Revenue from operations climbed a steady 4.3 per cent, reaching Rs 10,209.33 crore compared to Rs 9,786.44 crore the previous year. When you sprinkle in other income, which rose 8.9 per cent to Rs 949.36 crore, the total income for the media behemoth hit a healthy Rs 11,158.69 crore.
While the income grew at a modest pace, the bottom line tells a far more dramatic story. The real headline is the 53 per cent surge in annual profit. How did they pull off such a feat? While Profit Before Tax (PBT) saw a gentle nudge upward of 2.7 per cent to Rs 1,610.00 crore, it was a vanishing act by the taxman that really did the trick.
Total tax expenses plummeted by 32.4 per cent, dropping from Rs 468.76 crore down to Rs 316.97 crore. This was largely thanks to a swing in deferred tax, moving from an expense of Rs 156.02 crore in FY24 to a benefit of Rs 39.44 crore this year.

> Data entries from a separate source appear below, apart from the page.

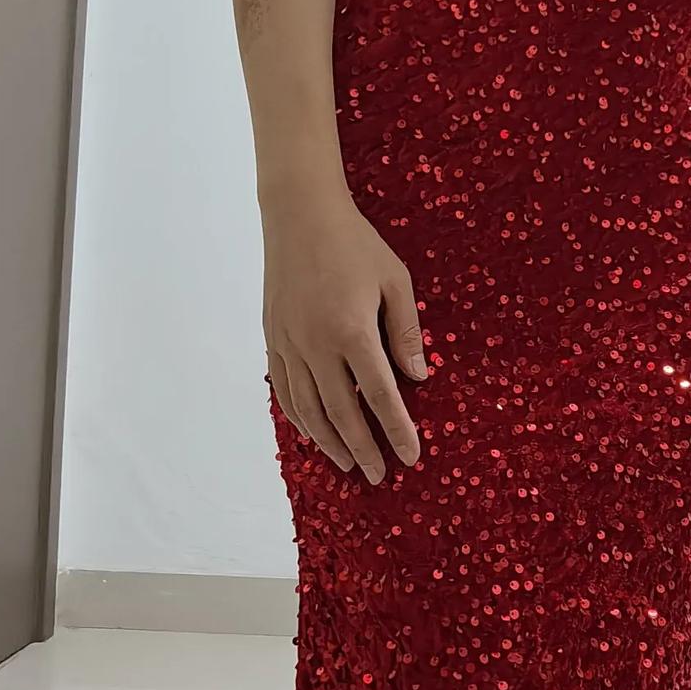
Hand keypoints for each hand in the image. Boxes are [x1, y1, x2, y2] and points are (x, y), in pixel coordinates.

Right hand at [262, 193, 425, 482]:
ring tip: (349, 464)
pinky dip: (299, 418)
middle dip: (364, 448)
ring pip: (309, 408)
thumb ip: (405, 331)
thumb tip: (418, 377)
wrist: (299, 214)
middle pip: (342, 412)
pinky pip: (284, 390)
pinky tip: (313, 433)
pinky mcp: (272, 339)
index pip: (380, 394)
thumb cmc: (355, 243)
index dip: (397, 430)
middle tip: (381, 475)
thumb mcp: (395, 280)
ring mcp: (289, 343)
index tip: (411, 456)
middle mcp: (316, 344)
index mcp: (352, 330)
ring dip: (330, 441)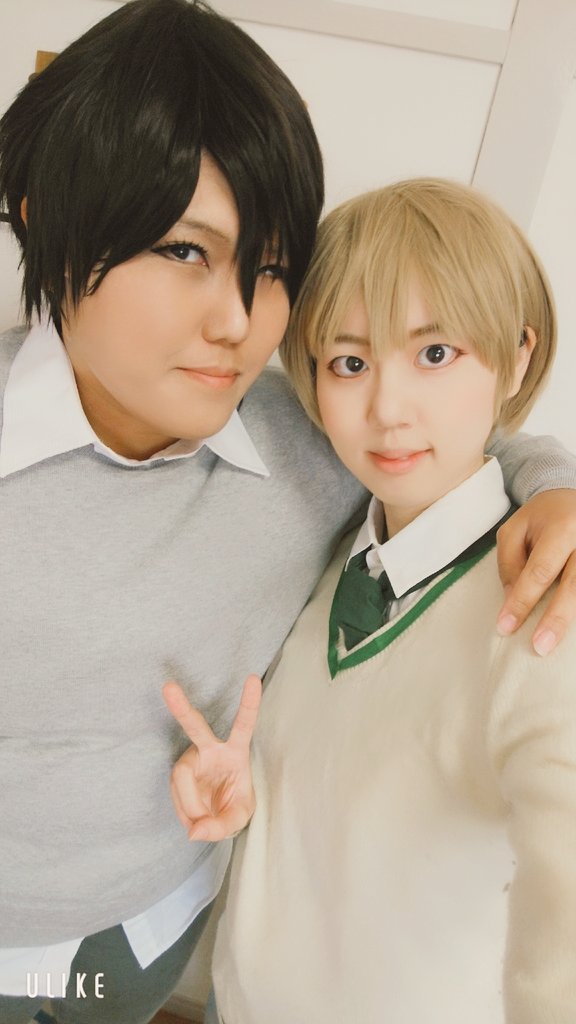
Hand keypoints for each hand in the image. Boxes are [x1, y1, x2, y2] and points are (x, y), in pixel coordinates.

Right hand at [163, 674, 261, 840]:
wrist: (216, 813)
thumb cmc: (233, 804)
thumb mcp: (240, 817)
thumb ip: (222, 826)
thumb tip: (194, 831)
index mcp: (235, 750)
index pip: (244, 724)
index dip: (249, 703)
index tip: (253, 678)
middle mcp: (209, 749)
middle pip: (195, 726)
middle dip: (181, 708)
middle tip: (168, 687)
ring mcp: (190, 760)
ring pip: (182, 779)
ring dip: (192, 807)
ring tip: (203, 824)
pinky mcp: (177, 775)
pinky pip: (178, 796)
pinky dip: (186, 814)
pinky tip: (194, 821)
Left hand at [496, 489, 575, 655]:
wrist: (573, 498)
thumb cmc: (542, 518)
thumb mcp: (514, 530)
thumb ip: (509, 563)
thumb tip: (511, 600)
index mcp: (562, 528)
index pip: (540, 571)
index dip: (522, 601)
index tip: (505, 626)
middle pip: (573, 586)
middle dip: (555, 620)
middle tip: (538, 647)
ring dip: (569, 620)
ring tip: (552, 644)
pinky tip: (570, 634)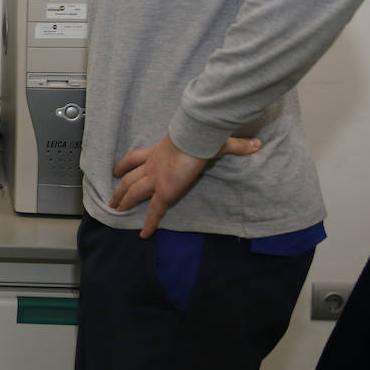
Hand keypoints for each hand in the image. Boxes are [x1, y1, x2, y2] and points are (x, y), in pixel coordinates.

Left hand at [110, 134, 261, 238]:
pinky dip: (148, 224)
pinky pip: (154, 211)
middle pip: (129, 178)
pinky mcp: (164, 192)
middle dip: (120, 188)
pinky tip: (144, 235)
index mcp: (158, 151)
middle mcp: (152, 165)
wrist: (194, 137)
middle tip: (112, 198)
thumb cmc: (201, 135)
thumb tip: (257, 143)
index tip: (116, 170)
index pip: (135, 158)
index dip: (124, 165)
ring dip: (124, 201)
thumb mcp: (216, 139)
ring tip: (115, 211)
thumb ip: (236, 143)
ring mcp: (156, 179)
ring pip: (133, 192)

Total income rose from Rs 10,658.55 crore in FY24 to Rs 11,158.69 crore in FY25, marking a 4.7 per cent increase. Total expenses grew at a slower pace, up 3.0 per cent from Rs 9,306.06 crore to Rs 9,581.45 crore. Profit before tax inched up 2.7 per cent, moving from Rs 1,567.02 crore to Rs 1,610.00 crore. However, the standout figure was net profit, which jumped sharply by 53.0 per cent, climbing from Rs 1,042.03 crore in FY24 to Rs 1,594.73 crore in FY25.
Despite the rising costs of doing business across the globe, BCCL kept a tight grip on the purse strings. Total expenses rose by just 3.0 per cent to Rs 9,581.45 crore. By keeping costs lower than the rate of income growth, the company ensured that the final figure, a net profit of Rs 1,594.73 crore, was nothing short of a front-page sensation.
In a world of shifting digital tides, it seems the BCCL ship is not just steady, but sailing into significantly wealthier waters.